Religiosity in a symptomatic HIV-1 seropositive population enrolled in a cognitive behavioral stress management program: Effects on affective, health, and immune status
Date of Award
Doctor of Philosophy (Ph.D.)
First Committee Member
Michael H. Antoni, Committee Chair
This project consisted of two studies. The first attempted to replicate earlier findings linking religion to physical and mental health in HIV+ gay men in a sample of HIV+ African-American women. Consistent with earlier work, the women examined here displayed two aspects of religion: behavior and coping. Also consistent, religious coping and active coping were significantly associated with decreased depression and anxiety. In contrast to earlier work with gay men, religious coping was associated with fewer physical symptoms.The second study examined religiosity's affect on affective, health, and immune status in 109 HIV+ symptomatic gay men participating in a 10 week CBSM intervention.
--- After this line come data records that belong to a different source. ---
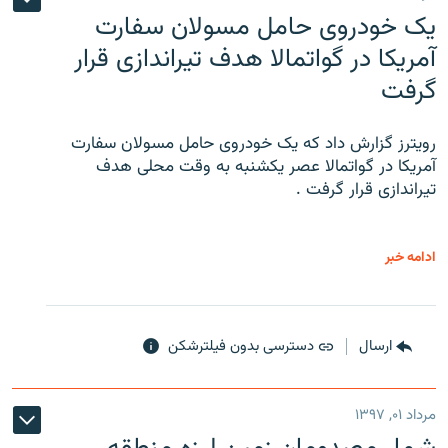
یک خودروی حامل مسولان سفارت
آمریکا در گواتمالا هدف تیراندازی قرار
گرفت
رویترز گزارش داد که یک خودروی حامل مسولان سفارت
آمریکا در گواتمالا عصر یکشنبه به وقت محلی هدف
تیراندازی قرار گرفت .
ادامه خبر
ارسال
دسترسی بدون فیلترشکن
مرداد ۰۱, ۱۳۹۷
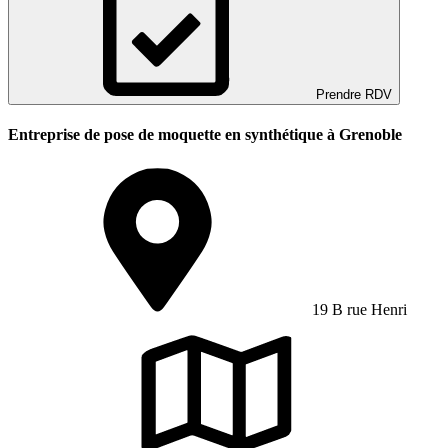
Prendre RDV
Entreprise de pose de moquette en synthétique à Grenoble
19 B rue Henri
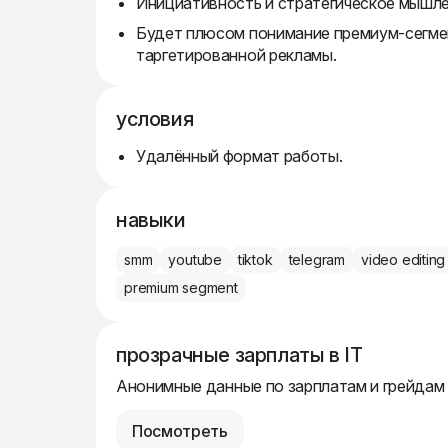
Инициативность и стратегическое мышле
Будет плюсом понимание премиум-сегмен
таргетированной рекламы.
условия
Удалённый формат работы.
навыки
smm
youtube
tiktok
telegram
video editing
premium segment
прозрачные зарплаты в IT
Анонимные данные по зарплатам и грейдам
Посмотреть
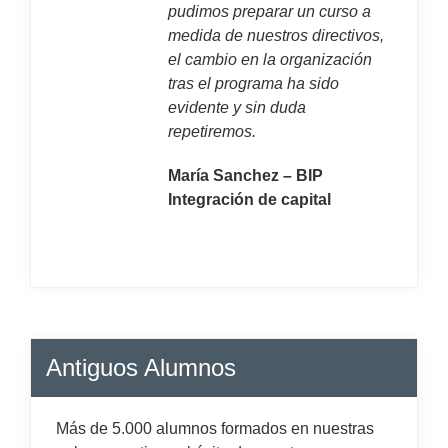
pudimos preparar un curso a
medida de nuestros directivos,
el cambio en la organización
tras el programa ha sido
evidente y sin duda
repetiremos.
María Sanchez – BIP
Integración de capital
Antiguos Alumnos
Más de 5.000 alumnos formados en nuestras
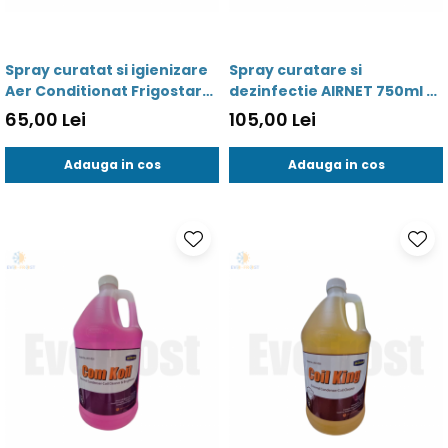
Valve termostatice de
expansiune
Vizoare de lichid
Spray curatat si igienizare
Spray curatare si
Robineti
Aer Conditionat Frigostar
dezinfectie AIRNET 750ml -
XXL 750 ml - 00555
8436042510382
Electrovalve, bobine
65,00 Lei
105,00 Lei
Motor ventilator
Adauga in cos
Adauga in cos
Ventilatoare
Rezistente
Ventilator axial
Yale, balamale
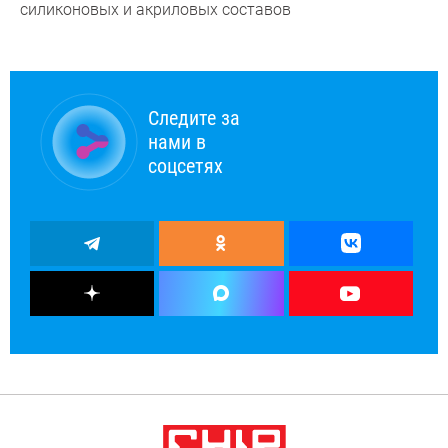
силиконовых и акриловых составов
Следите за
нами в
соцсетях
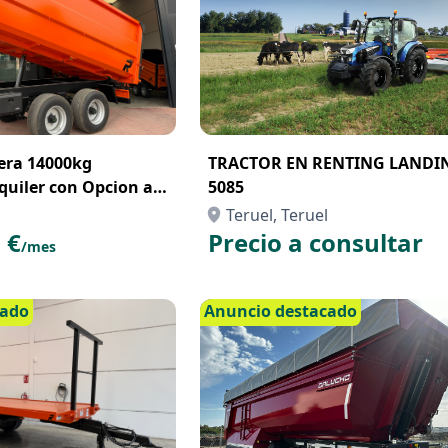
ra 14000kg
TRACTOR EN RENTING LANDI
quiler con Opcion a
5085
nting
Teruel, Teruel
 €
Precio a consultar
/mes
cado
Anuncio destacado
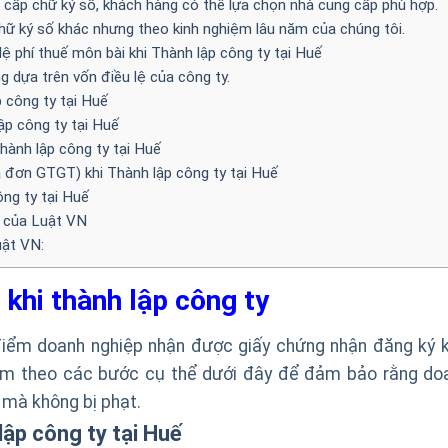
g cấp chữ ký số, khách hàng có thể lựa chọn nhà cung cấp phù hợp.
hữ ký số khác nhưng theo kinh nghiệm lâu năm của chúng tôi.
lệ phí thuế môn bài khi Thành lập công ty tại Huế
 dựa trên vốn điều lệ của công ty.
 công ty tại Huế
ập công ty tại Huế
hành lập công ty tại Huế
a đơn GTGT) khi Thành lập công ty tại Huế
ng ty tại Huế
y của Luật VN
uật VN:
khi thành lập công ty
i điểm doanh nghiệp nhận được giấy chứng nhận đăng ký k
làm theo các bước cụ thể dưới đây để đảm bảo rằng do
 mà không bị phạt.
lập công ty tại Huế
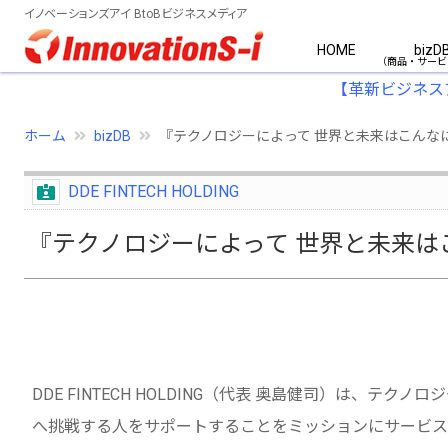
イノベーションズアイ BtoBビジネスメディア
HOME
bizD
【革新ビジネス
ホーム
bizDB
『テクノロジーによって 世界と未来はこんな
DDE FINTECH HOLDING
『テクノロジーによって 世界と未来は
DDE FINTECH HOLDING（代表 奥島健司）は、
へ挑戦する人をサポートすることをミッションにサービス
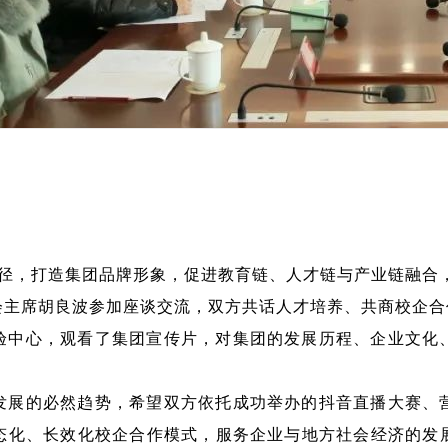
，打造集团品牌形象，促进教育链、人才链与产业链融合，
会主席胡良波参加座谈交流，双方共话人才培养、共商校企合
验中心，观看了集团宣传片，对集团的发展历程、企业文化
发展的必然趋势，希望双方依托成功举办的抖音直播大赛、
态化、长效化校企合作模式，服务企业与地方社会经济的发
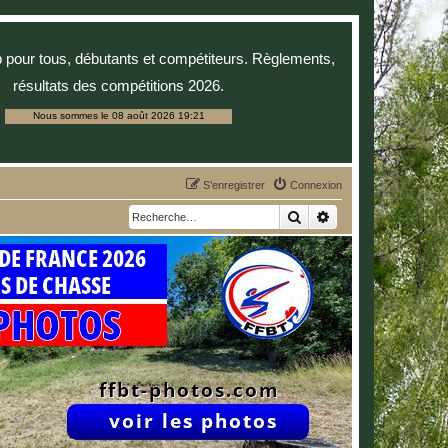
p pour tous, débutants et compétiteurs. Règlements,
résultats des compétitions 2026.
Nous sommes le 08 août 2026 19:21
S’enregistrer
Connexion
Rechercher
Recherche avancée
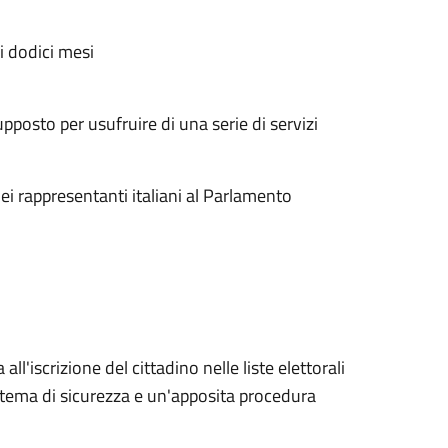
i dodici mesi
supposto per usufruire di una serie di servizi
ei rappresentanti italiani al Parlamento
l'iscrizione del cittadino nelle liste elettorali
istema di sicurezza e un'apposita procedura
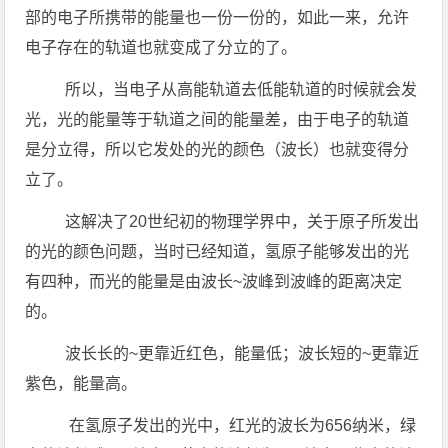
部的电子所携带的能量也一份一份的，如此一来，允许
电子存在的轨道也就变成了分立的了。
所以，当电子从高能轨道去低能轨道的时候就会发
光，光的能量等于轨道之间的能量差，由于电子的轨道
是分立得，所以它发处的光的颜色（波长）也就变得分
立了。
这解决了20世纪初的物理学界中，关于原子所发出
的光的颜色问题，当时已经知道，氢原子能够发出的光
有四种，而光的能量是由波长~波峰到波峰的距离决定
的。
波长长的~更靠近红色，能量低；波长短的~更靠近
紫色，能量高。
在氢原子发出的光中，红光的波长为656纳米，绿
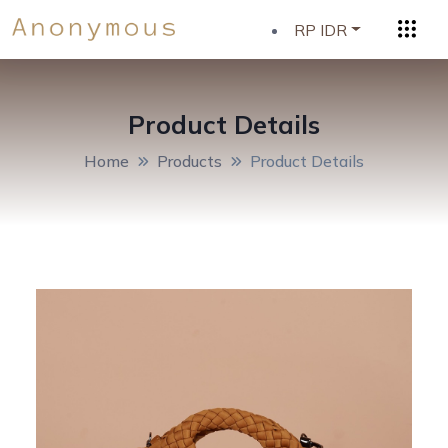
RP IDR
Product Details
Home
Products
Product Details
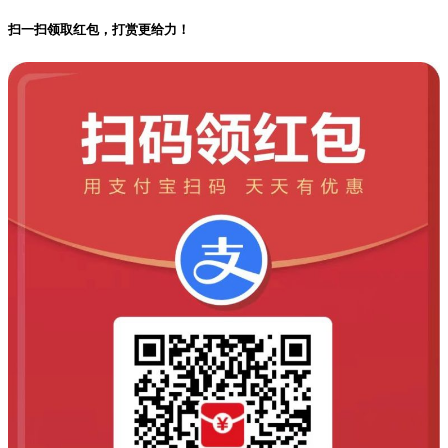
扫一扫领取红包，打赏更给力！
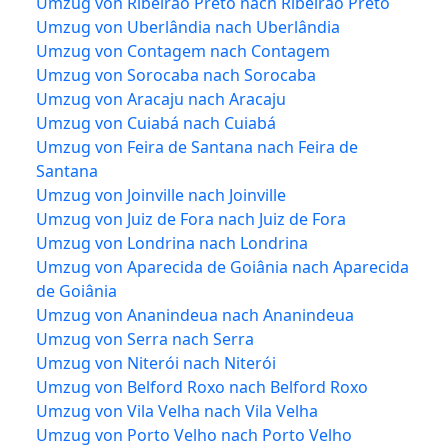
Umzug von Ribeirão Preto nach Ribeirão Preto
Umzug von Uberlândia nach Uberlândia
Umzug von Contagem nach Contagem
Umzug von Sorocaba nach Sorocaba
Umzug von Aracaju nach Aracaju
Umzug von Cuiabá nach Cuiabá
Umzug von Feira de Santana nach Feira de
Santana
Umzug von Joinville nach Joinville
Umzug von Juiz de Fora nach Juiz de Fora
Umzug von Londrina nach Londrina
Umzug von Aparecida de Goiânia nach Aparecida
de Goiânia
Umzug von Ananindeua nach Ananindeua
Umzug von Serra nach Serra
Umzug von Niterói nach Niterói
Umzug von Belford Roxo nach Belford Roxo
Umzug von Vila Velha nach Vila Velha
Umzug von Porto Velho nach Porto Velho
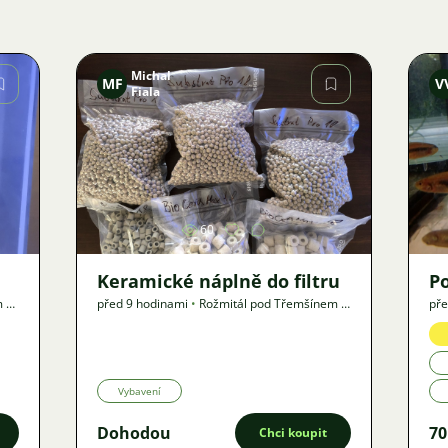
Michal
MF
V
Fiala
Obrázek
60
Keramické náplně do filtru
P
m
•
před 9 hodinami
•
Rožmitál pod Třemšínem
,
př
? km
•
Nabídka
Na
Vybavení
Dohodou
70
Chci koupit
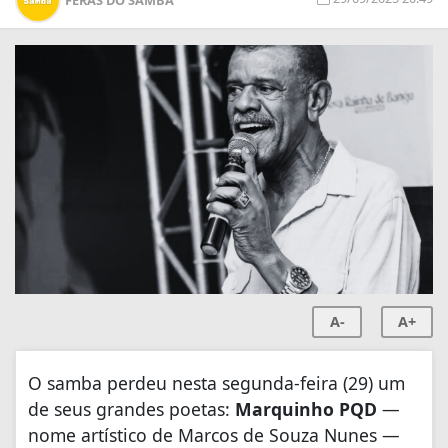
A-
A+
O samba perdeu nesta segunda-feira (29) um
de seus grandes poetas:
Marquinho PQD
—
nome artístico de Marcos de Souza Nunes —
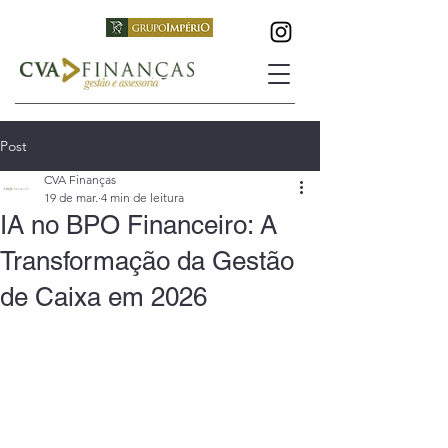
Post
CVA Finanças
19 de mar.
4 min de leitura
IA no BPO Financeiro: A
Transformação da Gestão
de Caixa em 2026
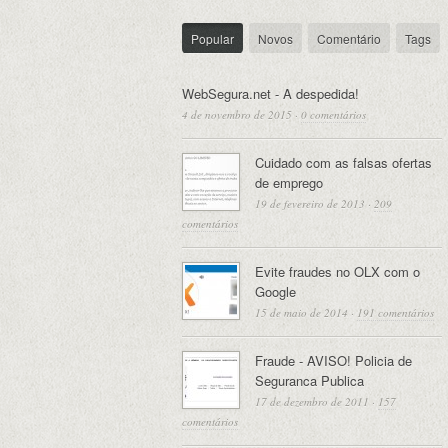
Popular
Novos
Comentário
Tags
WebSegura.net - A despedida!
4 de novembro de 2015
·
0 comentários
Cuidado com as falsas ofertas
de emprego
19 de fevereiro de 2013
·
209
comentários
Evite fraudes no OLX com o
Google
15 de maio de 2014
·
191 comentários
Fraude - AVISO! Policia de
Seguranca Publica
17 de dezembro de 2011
·
157
comentários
Two aspects of religiosity were displayed: behavior and coping. CBSM intervention decreased depression, anger, anxiety, confusion, and total mood disturbance. Religious behavior was significantly associated with HIV related symptoms. Immunologically, religious coping was associated with significant decreases in HSV2 antibody titers and religious behavior significantly predicted changes in both CD4 count and percentages. Religious behavior approached significance in its ability to predict changes in cognitive distortions, with higher levels of religious behavior associated with greater decreases in dysfunctional thought. Religion failed to predict compliance with relaxation homework.
Religion, General; Psychology, Behavioral; Psychology, Clinical; Psychology, Cognitive; Health Sciences, Immunology
Woods, Teresa Elaina, "Religiosity in a symptomatic HIV-1 seropositive population enrolled in a cognitive behavioral stress management program: Effects on affective, health, and immune status" (1998). Dissertations from ProQuest. 3639.